Sister Ping serves as an unlikely queen of the underworld. She is the mob boss of Chinatown in New York City, and she leads a global network to finance and smuggle immigrants to the United States. She charges families $30,000 to bring an individual into the United States, and she provides a comprehensive suite of documentation services so these individuals can immediately begin working at the lowest rungs of the Chinatown economy. Chinese residents pay her price because she is the most reliable and effective Snakehead, and she guarantees her clients entry to the United States.
The book follows multiple threads between The Golden Venture ship disaster, Sister Ping’s entreprise, the chase for Sister Ping, the nuanced legal challenges faced by U.S. authorities, and the vacillating United States immigration/asylum policy. Despite the depth and scope of the book, I found it compelling and a fast read.
Sister Ping is a thought provoking character. On one hand, she is helping vast numbers of Chinese improve their lives by making it into the United States. Conversely, she is handsomely compensated for the risk of her business, and she forces her clients into brutal situations and a mountain of debt. She willfully breaks U.S. law and operates in a shadow economy filled with corruption. Her entrepreneurial creativity is incredible as is her ability to corrupt foreign officials globally.
Quotes
“She was what the Chinese call a shetou, or snakehead, a kind of immigration broker who charges steep fees to smuggle people out of China and into other countries.
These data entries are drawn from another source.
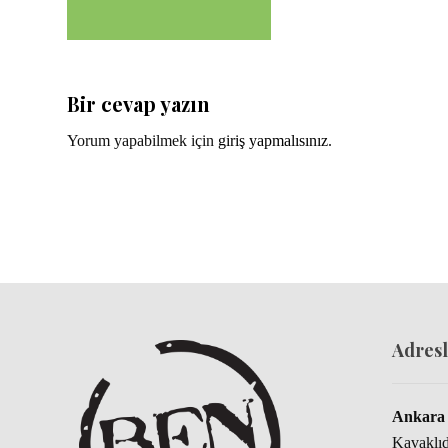
Bir cevap yazın
Yorum yapabilmek için
giriş yapmalısınız
.
Adresl
Ankara 
Kavaklı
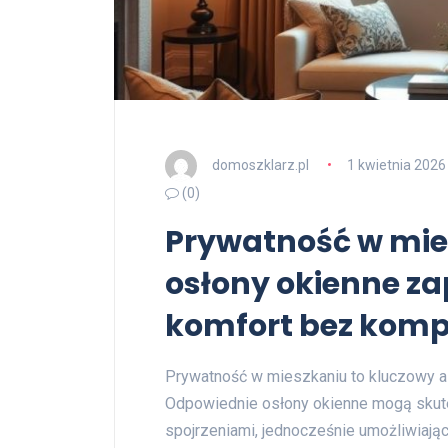
domoszklarz.pl
1 kwietnia 2026
(0)
Prywatność w mie
osłony okienne za
komfort bez kom
Prywatność w mieszkaniu to kluczowy as
Odpowiednie osłony okienne mogą skut
spojrzeniami, jednocześnie umożliwiając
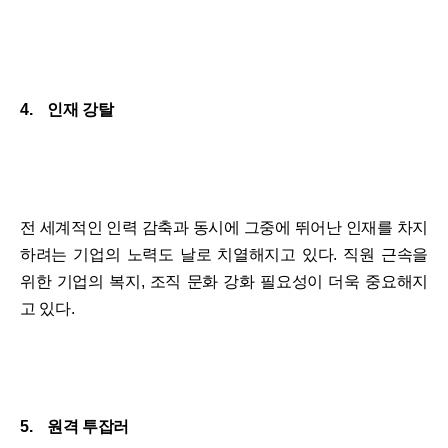
4. 인재 강탈
전 세계적인 인력 감축과 동시에 그중에 뛰어난 인재를 차지
하려는 기업의 노력도 날로 치열해지고 있다. 직원 근속을
위한 기업의 복지, 조직 문화 강화 필요성이 더욱 중요해지
고 있다.
5. 원격 투잡러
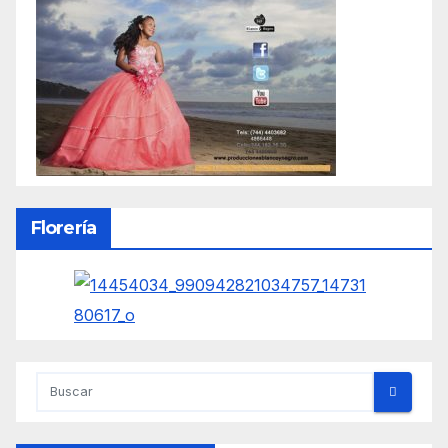
Florería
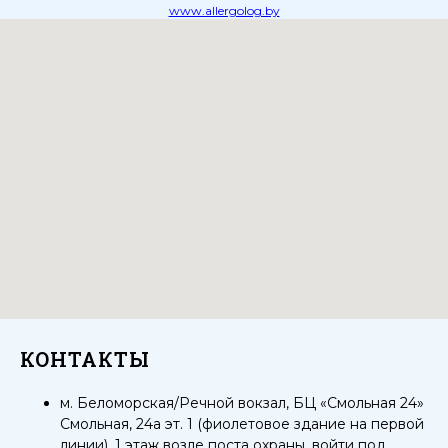
www.allergolog.by
КОНТАКТЫ
м. Беломорская/Речной вокзал, БЦ «Смольная 24»
Смольная, 24а эт. 1 (фиолетовое здание на первой
линии), 1 этаж возле поста охраны, войти под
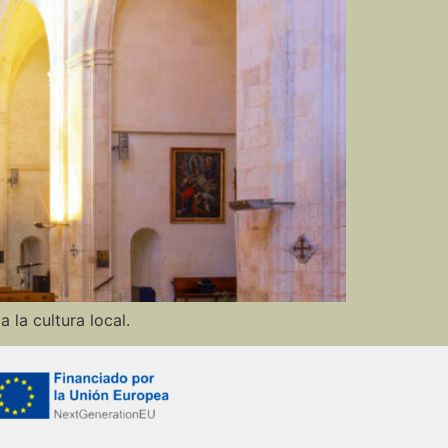
la cultura local.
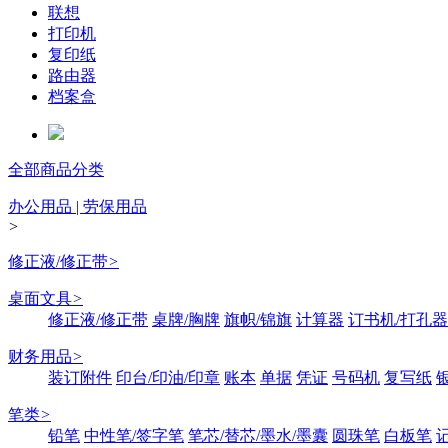
联想
打印机
复印纸
路由器
档案盒
全部商品分类
办公用品 | 劳保用品
>
修正液/修正带
>
桌面文具
>
修正液/修正带
桌牌/胸牌
旗帜/锦旗
计算器
订书机/打孔器
财务用品
>
装订附件
印台/印油/印章
账本
单据
凭证
号码机
复写纸
笔类
>
铅笔
中性笔/签字笔
笔芯/替芯/墨水/墨囊
圆珠笔
白板笔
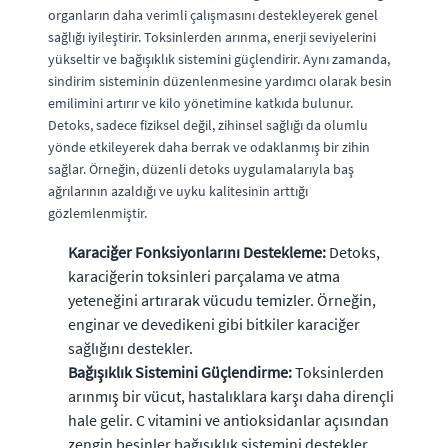
organların daha verimli çalışmasını destekleyerek genel
sağlığı iyileştirir. Toksinlerden arınma, enerji seviyelerini
yükseltir ve bağışıklık sistemini güçlendirir. Aynı zamanda,
sindirim sisteminin düzenlenmesine yardımcı olarak besin
emilimini artırır ve kilo yönetimine katkıda bulunur.
Detoks, sadece fiziksel değil, zihinsel sağlığı da olumlu
yönde etkileyerek daha berrak ve odaklanmış bir zihin
sağlar. Örneğin, düzenli detoks uygulamalarıyla baş
ağrılarının azaldığı ve uyku kalitesinin arttığı
gözlemlenmiştir.
Karaciğer Fonksiyonlarını Destekleme:
Detoks,
karaciğerin toksinleri parçalama ve atma
yeteneğini artırarak vücudu temizler. Örneğin,
enginar ve devedikeni gibi bitkiler karaciğer
sağlığını destekler.
Bağışıklık Sistemini Güçlendirme:
Toksinlerden
arınmış bir vücut, hastalıklara karşı daha dirençli
hale gelir. C vitamini ve antioksidanlar açısından
zengin besinler bağışıklık sistemini destekler.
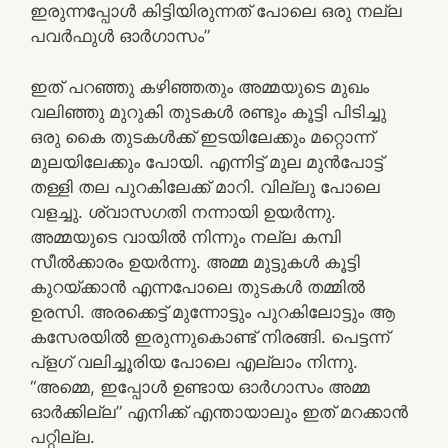
ഇരുന്നപ്പോൾ കിട്ടിയിരുന്നത് പോലെ ഒരു നല്ല
പവർഫുൾ ഓർഗാസം”
ഇത് പറഞ്ഞു കഴിഞ്ഞതും അമ്മയുടെ മുഖം
വലിഞ്ഞു മുറുകി തുടകൾ രണ്ടും കൂട്ടി പിടിച്ചു
ഒരു കൈ തുടകൾക്ക് ഇടയിലേക്കും മറ്റൊന്ന്
മുലയിലേക്കും പോയി. എന്നിട്ട് മുല മുൻപോട്ട്
തള്ളി തല പുറകിലേക്ക് മാറി. വില്ലു പോലെ
വളച്ചു. ശ്വാസഗതി നന്നായി ഉയർന്നു.
അമ്മയുടെ വായിൽ നിന്നും നല്ല കമ്പി
സീൽക്കാരം ഉയർന്നു. അമ്മ മുട്ടുകൾ കൂട്ടി
കുറയ്ക്കാൻ എന്നപോലെ തുടകൾ തമ്മിൽ
ഉരസി. അരക്കെട്ട് മുന്നോട്ടും പുറകിലോട്ടും ആ
കസേരയിൽ ഇരുന്നുകൊണ്ട് നിരങ്ങി. പെട്ടന്ന്
പ്ളഗ് വലിച്ചൂരിയ പോലെ എല്ലാം നിന്നു.
“അമ്മെ, ഇപ്പോൾ ഉണ്ടായ ഓർഗാസം അമ്മ
ഓർക്കില്ല” എനിക്ക് എന്തായാലും ഇത് മറക്കാൻ
പറ്റില്ല.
She had pioneered the China-to-Chinatown route in the early 1980s, and from her humble shop on East Broadway she had developed a reputation as one of the most reliable—and successful—snakeheads on the planet.”
“In Chinese communities from Europe to South America to the United States, Sister Ping had become a well-burnished brand name, one that connoted safe, illicit delivery from point A to point B; the Cadillac of global human smuggling.”
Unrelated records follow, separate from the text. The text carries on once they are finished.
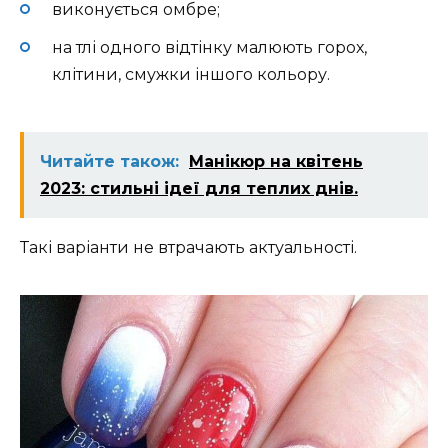
виконується омбре;
на тлі одного відтінку малюють горох,
клітини, смужки іншого кольору.
Читайте також:
Манікюр на квітень
2023: стильні ідеї для теплих днів.
Такі варіанти не втрачають актуальності.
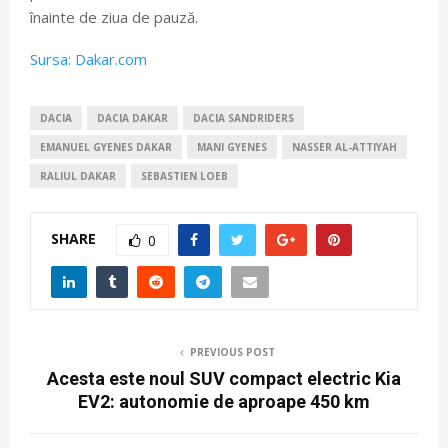
înainte de ziua de pauză.
Sursa: Dakar.com
DACIA
DACIA DAKAR
DACIA SANDRIDERS
EMANUEL GYENES DAKAR
MANI GYENES
NASSER AL-ATTIYAH
RALIUL DAKAR
SEBASTIEN LOEB
SHARE
0
PREVIOUS POST
Acesta este noul SUV compact electric Kia
EV2: autonomie de aproape 450 km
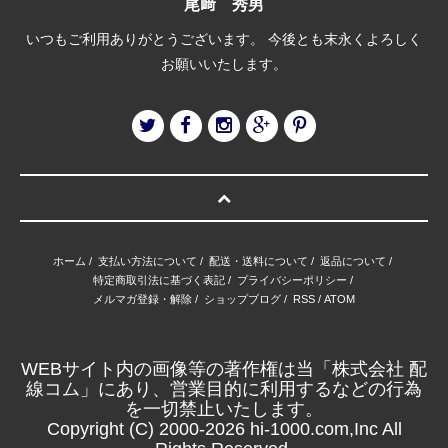
尾﨑 秀男
いつもご利用ありがとうございます。 今後とも末永くよろしく
お願いいたします。
ホーム
/
支払い方法について
/
配送・送料について
/
返品について
/
特定商取引法に基づく表記
/
プライバシーポリシー
/
メルマガ登録・解除
/
ショップブログ
/
RSS
/
ATOM
WEBサイト内の画像等の著作権は当「株式会社 配
線コム」にあり、営業目的に利用するなどの行為
を一切禁止いたします。
Copyright (C) 2000-2026 hi-1000.com,Inc All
“Sister Ping’s business was inherently risky, and her clients understood those risks and accepted them. The key to understanding the snakehead trade was the concept of “acceptable risk,” Yu concluded. “Acceptable risk, acceptable cruelty, acceptable lousy treatment, acceptable long trip, there’s no toilet. It’s acceptable. Because of the comparison: the life there, and the life here.”
“Chinatown residents began referring to East Broadway as Fuzhou Street. They knew that most of the Fujianese arrivals were illegal and were still paying off their passage. They called them “eighteen-thousand-dollar men,” after the going snakehead rate in the eighties. But the fact remained that a dishwasher in Chinatown could make in a month what a farmer in made in a year, and the Fujianese kept coming.”
“For a commission that steeply undercut the Bank of China, she would remit U.S. currency to Fujian. A restaurant worker could take her his weekly pay on a Monday and receive a special code number, which he would relay over the phone to his mother in a remote village outside Fuzhou. Sister Ping would make a telephone call or send a fax to her contacts in China, and within a day a courier on a motorbike would arrive at the mother’s door and, provided she supplied the code, turn over the money—in U.S. dollars, not yuan.”
“Throughout the 1990s, asylum caseloads were exploding, and immigration judges were often under resourced and overworked. As a result, this most solomonic determination—who should be saved and who should be sent back—became an arbitrary and erratic activity.”
“Any international effort to regulate clandestine international trade, whether of drugs, guns, or people, will be only as good as the least vigilant nation in the system. If the community of nations relies on official documents issued by countries to denote who is entitled to travel where, it takes only one spoiler country, like Honduras, to undo the whole thing. What’s more, the better the rest of the system works—the more harmonized and efficient the international regulatory architecture is—the higher the rewards will be for the one country willing to cheat, offering an illicit back door into the licit international system.”